La mobilisation des agriculteurs, née en Ariège, s’étend désormais à toute l’Occitanie. En cause : les protocoles sanitaires liés à la dermatose nodulaire contagieuse (DNC). Face à la montée des tensions, la présidente de la Région Occitanie, Carole Delga, demande au Premier ministre d’ouvrir d’urgence le dialogue.
Depuis près d’une semaine, les agriculteurs de l’Ariège sont vent debout contre les protocoles sanitaires imposés par l’État. Le mouvement s’est rapidement étendu à l’ensemble de la région Occitanie.
La contestation a débuté à Bordes-sur-Arize, où les éleveurs ont tenté d’empêcher l’abattage d’un cheptel de plus de 200 bovins. Une intervention massive des forces de l’ordre a marqué les esprits. Depuis 48 heures, la mobilisation s’est déplacée sur la RN 20, axe stratégique menant à la frontière andorrane, régulièrement bloqué. Et sur de nombreux points stratégiques dans toute l’Occitanie.

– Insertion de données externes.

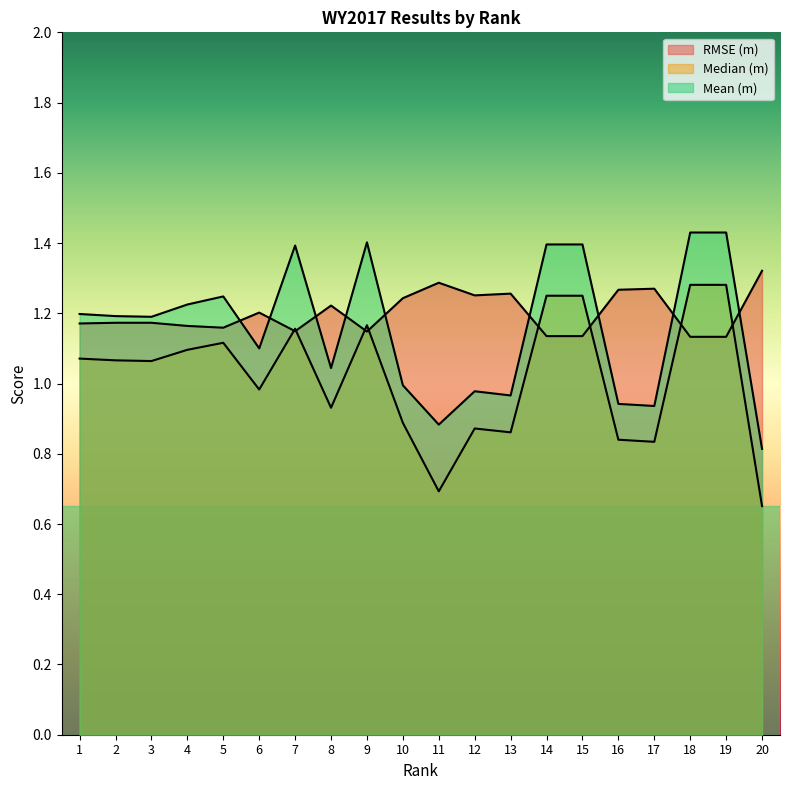

What is the average value of the Median (m) series?

1.0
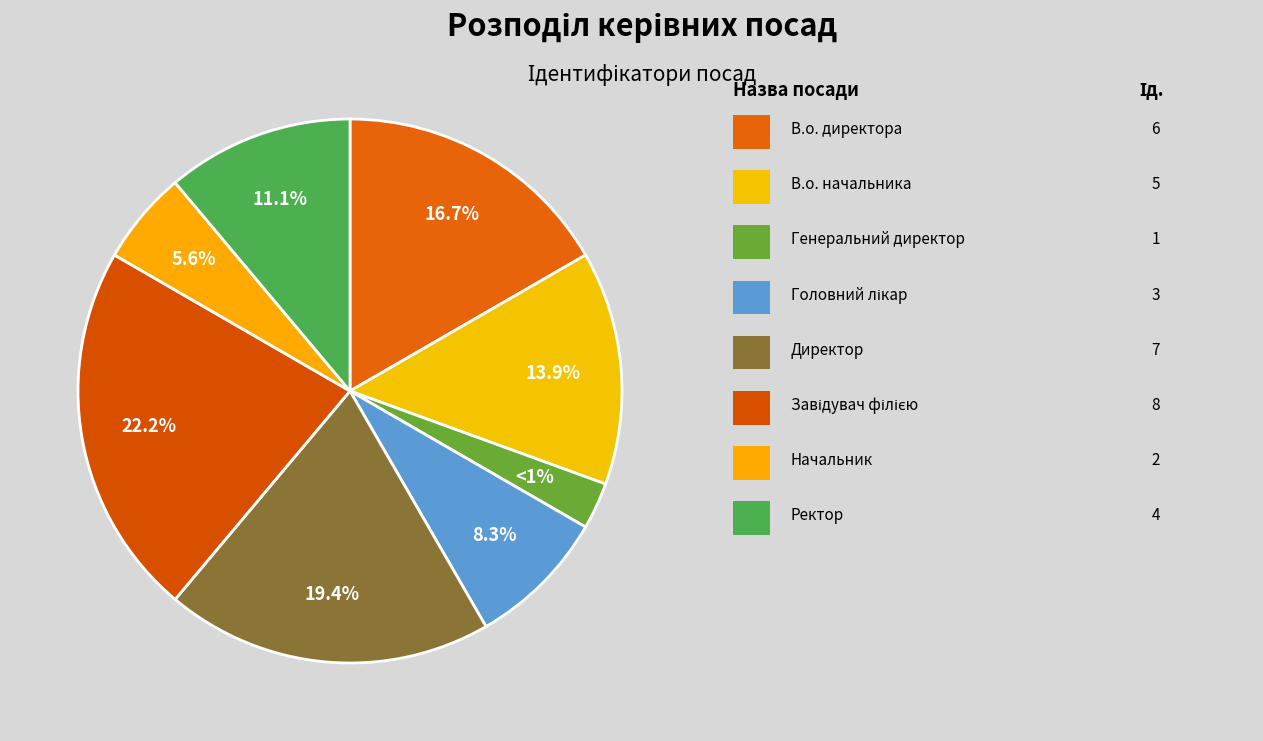

Count the number of slices in the pie.

8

« Il est temps d’intervenir »
Ce dimanche matin, la présidente de la Région Occitanie, Carole Delga, a interpellé le Premier ministre. Elle lui demande d’agir rapidement pour « garantir, dans les plus brefs délais, un dialogue franc et sincère avec les agriculteurs », estimant qu’il s’agit du seul moyen d’apaiser une situation qui se tend dans de nombreux départements, bien au-delà de l’Occitanie.
Tout en réaffirmant sa confiance dans la science et les solutions de progrès, Carole Delga refuse toute récupération politique. « Je ne serai jamais du côté des populistes démagogues », écrit-elle, tout en reconnaissant le choc suscité par les images d’animaux abattus.
Une détresse largement partagée
« De très nombreux Français, aux côtés de nos éleveurs, sont choqués », souligne-t-elle, dénonçant notamment « l’usage massif de la force publique » lors de l’intervention dans une exploitation ariégeoise.
« Ils mesurent surtout la détresse d’éleveurs qui connaissent la douleur violente de perdre leur cheptel et, plus que tout, l’investissement et le sens d’une vie – et même de la vie de plusieurs générations(…) ».
La présidente de Région a également mis en avant une gestion de crise perçue par de nombreux citoyens comme le symbole d’un fossé grandissant entre les territoires ruraux et le pouvoir central.
« Éviter l’escalade, restaurer la confiance »
À quelques jours du débat européen sur l’accord Mercosur, Carole Delga appelle à éviter toute escalade et à redonner confiance à une profession qui se sent « abandonnée ou trahie » par les pouvoirs publics, malgré le soutien massif de la population française au monde agricole.
« Nous devons tout faire pour éviter l’escalade et l’affrontement. Nous devons tout faire, singulièrement à quelques jours du débat européen sur le Mercosur, pour redonner rapidement confiance à une profession meurtrie. Elle s’estime abandonnée ou trahie par les pouvoirs publics, alors qu’elle continue à être massivement soutenue par les Françaises et les Français de par leur participation à notre souveraineté alimentaire.
« Dans nos territoires, derrière chaque agriculteur, chaque éleveur, chaque viticulteur, c’est en effet un visage que l’on connaît, une voix que l’on apprécie, une famille que l’on côtoie car, de génération en génération, elle a transmis ce qu’il y a de plus beau : travailler durement mais toujours fièrement la terre de ce pays. »
Estimant qu’une réponse « bureaucratique et froide » serait inadaptée, l’élue plaide pour une méthode fondée sur l’échange, la compréhension et la recherche collective de l’intérêt général. Elle appelle le Premier ministre à réunir rapidement l’ensemble des parties concernées.
« C’est à vous de donner cette impulsion décisive », conclut-elle, évoquant une profession « symbole vivant de ce que la France produit de meilleur ».